Un terremoto giudiziario scuote Bruxelles: per la prima volta, il Tribunale dell’Unione europea ha bocciato la linea difensiva della Commissione e della sua presidente Ursula von der Leyen sullo scandalo noto come “Pfizergate”, aprendo scenari inediti sulla trasparenza delle istituzioni europee e sul futuro della leader tedesca.
La Corte di Giustizia UE ha accolto il ricorso del New York Times, che chiedeva accesso agli sms scambiati tra von der Leyen e il CEO di Pfizer, Albert Bourla, durante la trattativa per l’acquisto di centinaia di milioni di dosi di vaccino anti-Covid. La Commissione aveva negato la richiesta, sostenendo di non essere in possesso dei messaggi, definiti “di natura effimera” e non rilevanti per la documentazione ufficiale. Ma i giudici di Lussemburgo sono stati netti: non basta affermare di non avere i documenti, bisogna fornire spiegazioni credibili e dettagliate su dove siano finiti e perché non siano reperibili.
“La Commissione non ha spiegato in dettaglio quale tipo di ricerche avrebbe effettuato per trovare tali documenti e non ha fornito spiegazioni plausibili per giustificare il non possesso degli sms incriminati,” si legge nella sentenza.

ESERCIZIO
Prosegui l'articolo sul caso Pfizergate dopo la citazione della sentenza con cui si chiude.

RACCOLTA DI RECORD
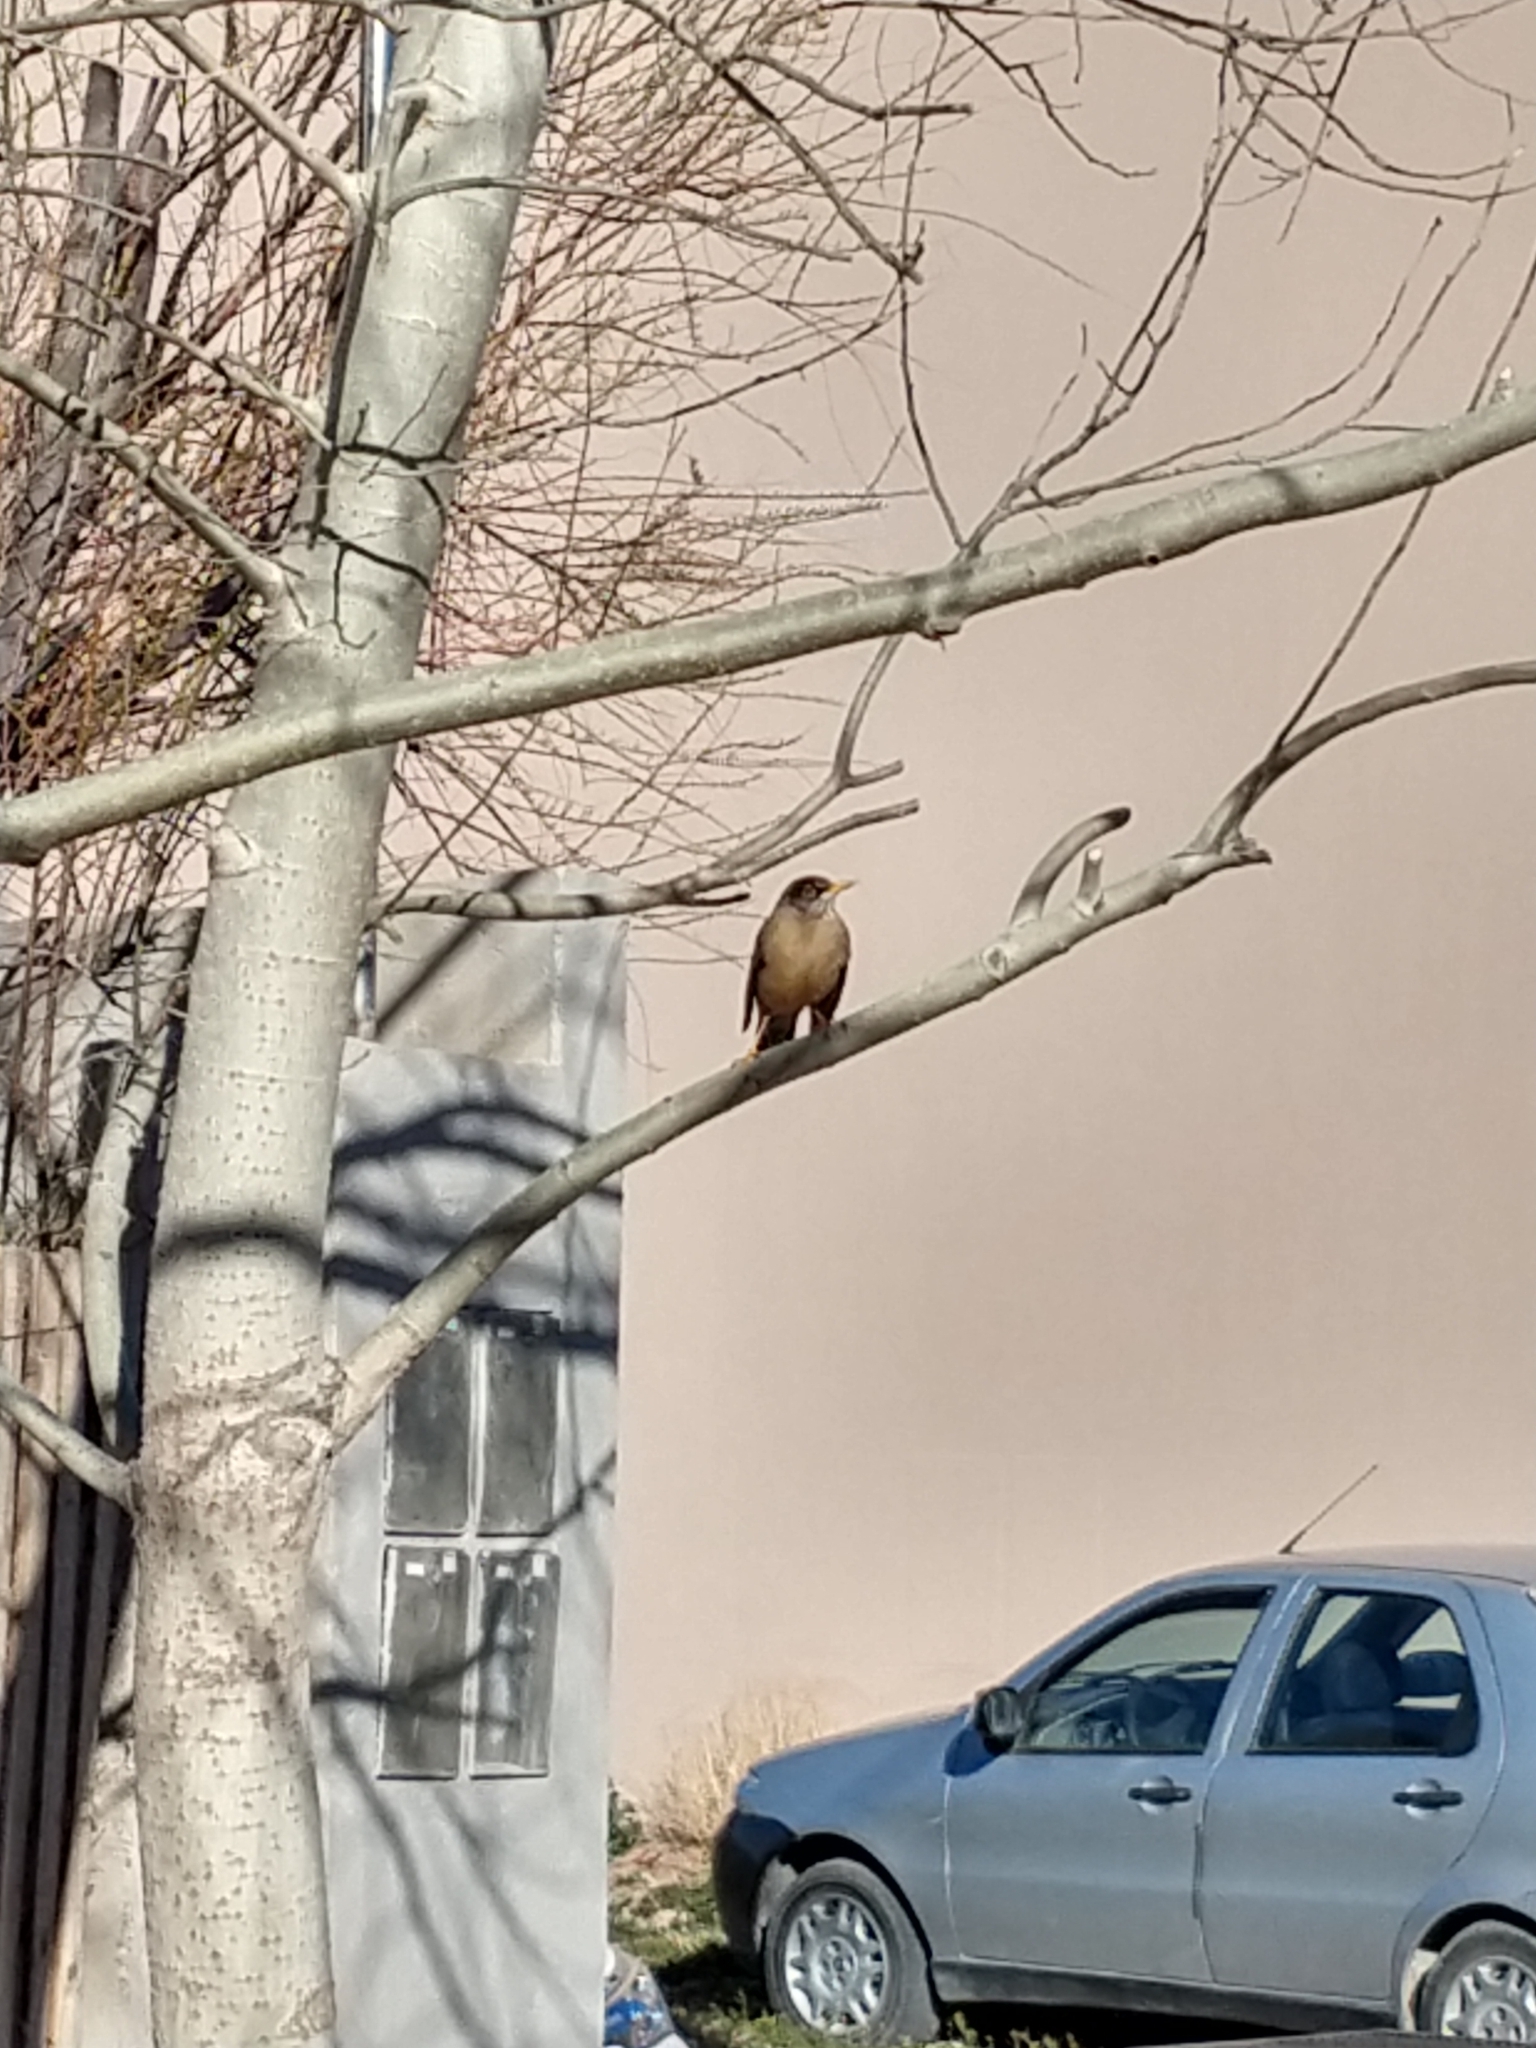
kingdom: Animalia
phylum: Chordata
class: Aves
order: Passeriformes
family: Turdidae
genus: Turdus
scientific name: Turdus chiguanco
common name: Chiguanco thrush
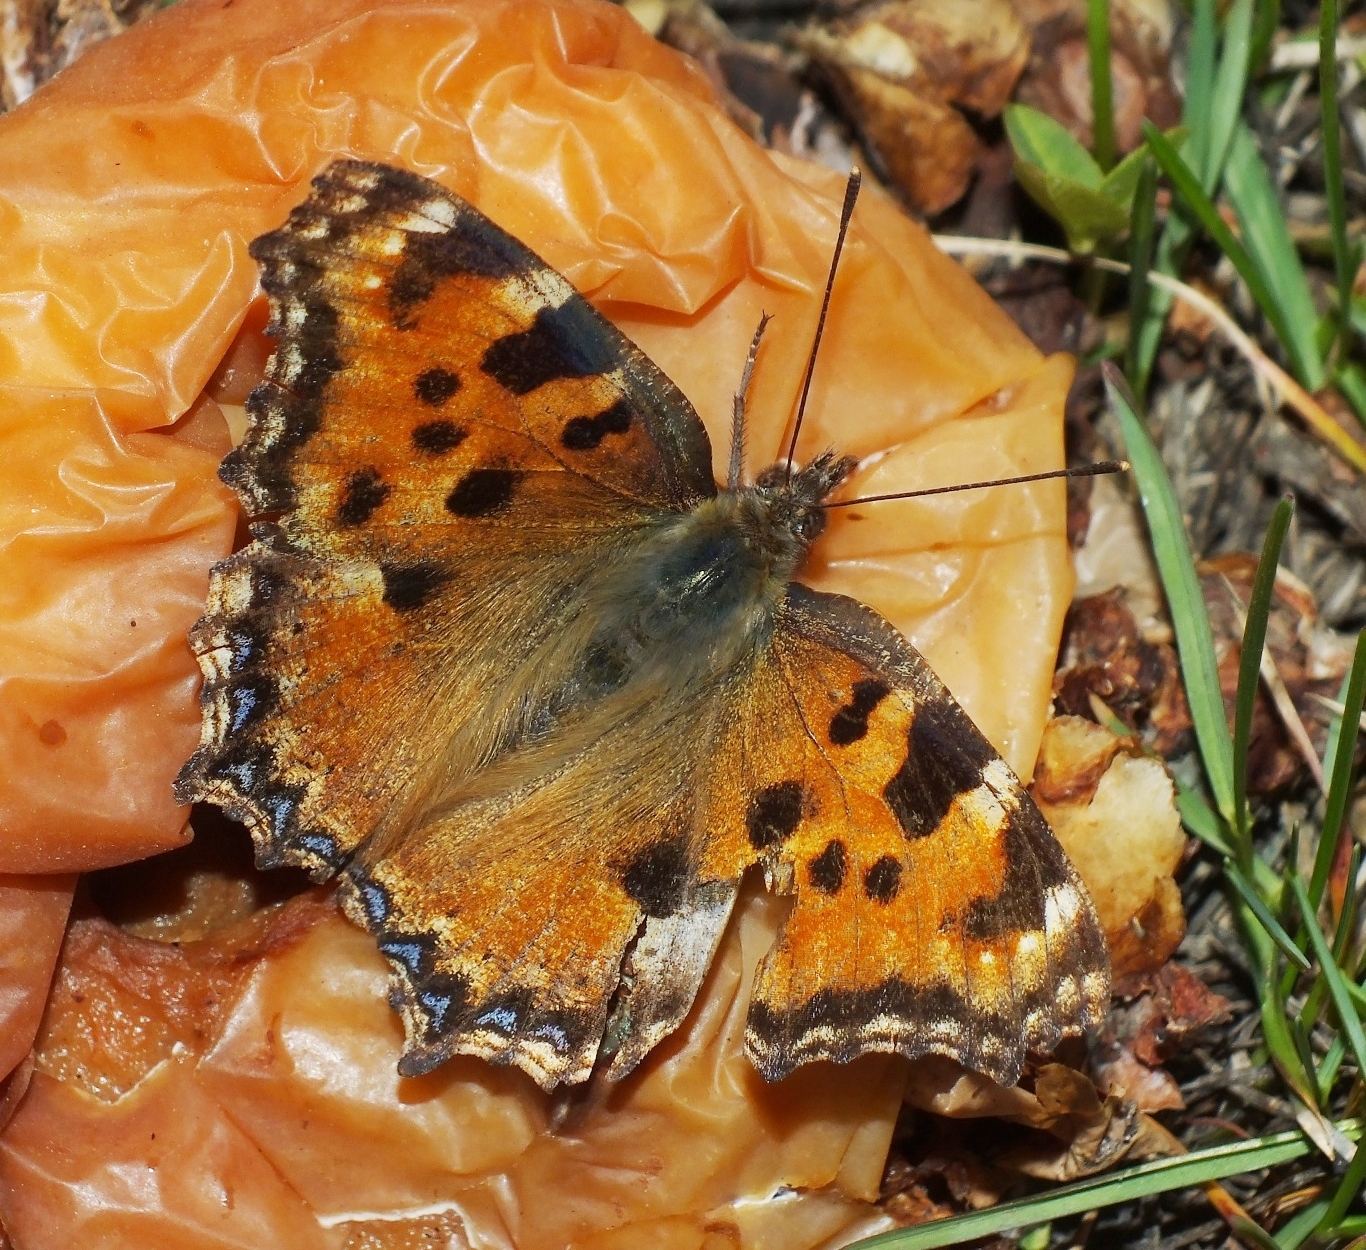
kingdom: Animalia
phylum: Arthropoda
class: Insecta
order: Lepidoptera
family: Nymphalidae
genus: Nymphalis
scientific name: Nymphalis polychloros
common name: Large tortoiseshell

RISULTATO
Il Tribunale ha inoltre riconosciuto che il quotidiano americano aveva presentato prove coerenti dell’esistenza degli scambi tra la presidente e l’amministratore delegato di Pfizer, smentendo così la tesi della Commissione secondo cui quei messaggi non fossero mai esistiti o non avessero alcun valore documentale.
Il verdetto rappresenta un colpo durissimo per la reputazione di von der Leyen e dell’intero esecutivo europeo, già sotto accusa per la gestione opaca delle trattative sui vaccini. La sentenza non obbliga però la Commissione a consegnare subito i messaggi: apre piuttosto la strada a una nuova richiesta di accesso agli atti, che Bruxelles potrà ancora negare, ma solo fornendo motivazioni molto più solide e dettagliate.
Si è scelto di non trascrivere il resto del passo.